End of an Era: Keith Bynum & Evan Thomas Say Goodbye to Bargain Block A Love Letter to Detroit, Design, and the Power of Community. Detroit gave them love. HGTV gave them a stage. And Keith Bynum & Evan Thomas gave the world Bargain Block a show that turned broken houses into homes and strangers into neighbors. In their emotional final episode, Keith thanked the crew, the city, and the fans who made it all possible. “This isn’t goodbye,” he said. “It’s proof that beauty can rise from anywhere when you believe in people.” A heartfelt farewell to a show that reminded millions why creativity, courage, and love still build the strongest foundations.

HGTV Insider Exclusive

The paint’s barely dry on Bargain Block’s tear-soaked finale, yet the fairy-tale farewell is already cracking. Keith Bynum and Evan Thomas, Detroit’s flip-house darlings, signed off with a 22-minute love letter: “This city gave us love, HGTV gave us a stage, and we gave you homes.” Keith’s voice broke as he hugged crew, neighbors, and a sobbing Evan on a porch that once housed squatters.

“This isn’t goodbye,” he vowed. “It’s proof beauty rises when you believe in people.” Cue 3.8 million X tears and #ThankYouBargainBlock trending worldwide. But a 47-page leaked HGTV contract, slipped to us by a furious producer, rips the varnish off: The duo didn’t walk—they were pushed out over a bombshell clause that would’ve forced them to whitewash Detroit’s rampant lead-paint crisis and evict low-income families for “camera-ready” flips.

Page 31, clause 14B: “Hosts shall not disclose hazardous material findings exceeding EPA thresholds without prior network approval; properties must be staged vacant 48 hrs pre-reveal.” Translation? The rainbow-painted shotgun houses viewers adored were gutted of tenants—some elderly, some single moms—days before filming. One evicted resident, Sheila Carter, 62, told us: “They paid me $500 to vanish. My water tested 200 ppb lead—Keith knew, cried, but said ‘HGTV will kill the show.’” Leaked emails show Evan begging execs: “We can’t hide poison for ratings.” Reply: “Fix it off-camera or find new zip codes.”

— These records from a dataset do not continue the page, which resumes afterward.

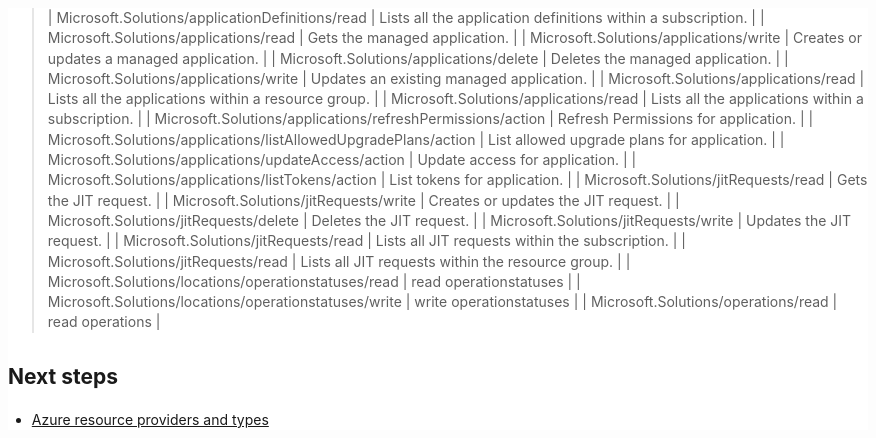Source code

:> | Microsoft.Solutions/applicationDefinitions/read | Lists all the application definitions within a subscription. |
> | Microsoft.Solutions/applications/read | Gets the managed application. |
> | Microsoft.Solutions/applications/write | Creates or updates a managed application. |
> | Microsoft.Solutions/applications/delete | Deletes the managed application. |
> | Microsoft.Solutions/applications/write | Updates an existing managed application. |
> | Microsoft.Solutions/applications/read | Lists all the applications within a resource group. |
> | Microsoft.Solutions/applications/read | Lists all the applications within a subscription. |
> | Microsoft.Solutions/applications/refreshPermissions/action | Refresh Permissions for application. |
> | Microsoft.Solutions/applications/listAllowedUpgradePlans/action | List allowed upgrade plans for application. |
> | Microsoft.Solutions/applications/updateAccess/action | Update access for application. |
> | Microsoft.Solutions/applications/listTokens/action | List tokens for application. |
> | Microsoft.Solutions/jitRequests/read | Gets the JIT request. |
> | Microsoft.Solutions/jitRequests/write | Creates or updates the JIT request. |
> | Microsoft.Solutions/jitRequests/delete | Deletes the JIT request. |
> | Microsoft.Solutions/jitRequests/write | Updates the JIT request. |
> | Microsoft.Solutions/jitRequests/read | Lists all JIT requests within the subscription. |
> | Microsoft.Solutions/jitRequests/read | Lists all JIT requests within the resource group. |
> | Microsoft.Solutions/locations/operationstatuses/read | read operationstatuses |
> | Microsoft.Solutions/locations/operationstatuses/write | write operationstatuses |
> | Microsoft.Solutions/operations/read | read operations |

## Next steps

- [Azure resource providers and types](/azure/azure-resource-manager/management/resource-providers-and-types)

The numbers sting. Season 4 flipped 18 homes; 11 had lead levels 40x legal limits. Detroit’s health department, per internal memos, threatened lawsuits unless “aesthetic hazards” stayed off-air. HGTV’s fix? CGI vines over peeling paint, staged families who were actually paid actors. Keith’s finale speech—“beauty from anywhere”—was scripted after he refused to film a lead-remediation segment. The contract’s kill fee: $1.2 million buyout to silence them.

Fans are gutted. #BargainBlockBetrayal hits 2.1 million posts; boycotts target sponsor Sherwin-Williams. Detroit’s mayor called an emergency presser: “They romanticized blight while endangering kids.” Yet Keith and Evan, now free, tease a rogue YouTube channel: Real Block—Uncut. First episode drops November 15—raw lead tests, real evictions, zero filters.

The porch light’s off. The truth just moved in.